Look, a woman doesn't have to be fat to be insecure and to allow men - or just people in general - to treat her like rubbish. 

There are plenty of insecure women out there who are skinny. Insecure women come in all shapes and sizes, just like with everything else. Come on now! Is it just me, or have these chubby chasing guys, who justify their preference in the same way these guys do, just led some very sheltered lives? 

We are not all just walking stereotypes. Everybody's body is different, and each person is the size they are for different reasons. I'm not saying that there's no such thing as a fat person who is fat because they eat too much junk food and don't excercise. Of course there are those kinds of fat people out there! But there are also skinny people out there who live unhealthy lifestyles, but nobody calls them out on it, because there is this mass distributed lie, that if you are skinny, then you must be healthy. 

These guys talk about skinny girls in reference to all the negative stereotypes. They talk about skinny girls not eating enough, not being strong enough, being conceited and downright rude. Again, I ask myself if these guys have simply led very sheltered lives. I know plenty of lovely skinny girls who will not be rude if you try to chat them up, and can hold their own if the need arose, and who are not conceited. Like I said, all types of girls come in all shapes and sizes. If you are turned on by one size, and not another, then good for you. I won't be giving you a medal for liking what you like, because honestly, I don't believe any of us choose to be attracted to whatever or whoever we are attracted to. It's mixture of genetics and socialization that will ultimately shape our tastes. Not only in partner, but in everything. The food we like, the clothes we choose to wear, our general lifestyle choices, etc. We are a product of nature and nurture. Who knows the full list of reasons that make these guys only find big girls attractive. I don't know the answer, and I don't really want to pass judgement. I just know that I don't agree with their argument.

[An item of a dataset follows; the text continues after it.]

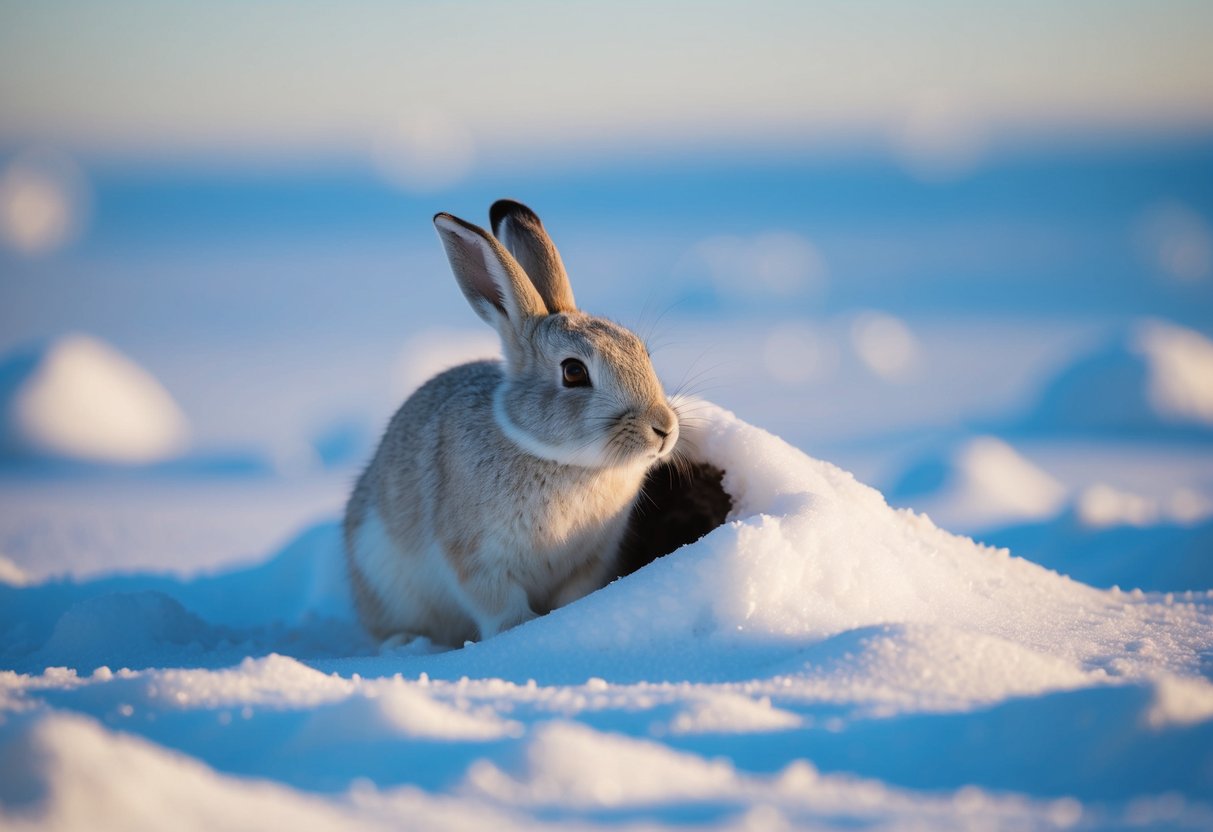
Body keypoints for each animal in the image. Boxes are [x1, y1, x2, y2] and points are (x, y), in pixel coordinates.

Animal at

All I know for a fact is, that to me, arguments like these are a load of nonsense, and I do not relate to any of these stereotypes. I am a fat woman, but I am a woman non-the-less. I am not worth more or less than any other woman, regardless of my size, race, social class, etc, I am simply human. I have flaws and virtues just like the next person. I do want to be fetishized because I am not a fetish. 

Fetishizing women based on their weight, isn't a fat woman issue. It's also a skinny woman issue. 

Guys who claim to only be attracted to thin women, and who will only date that type of woman, are just as guilty of fetishizing one particular size of woman, as these chubby chasers do. The difference is, that society tells us it's OK to fetishize and objectify skinny women, but it's not OK to find bigger women attractive, which is why exclusively finding bigger women attractive, is considered a fetish in the traditional sense of the word. If the reality were the reverse, the problem would be the same, and not better or worse. 

Maybe I am alone in my zero tolerance for crap and my sense of equality for all. I don't know. All I know is, that I despise sizeism, and stereotyping us, whether it be intended as a compliment, or not, is not on either! 

Am I alone in my thoughts and feelings on this matter?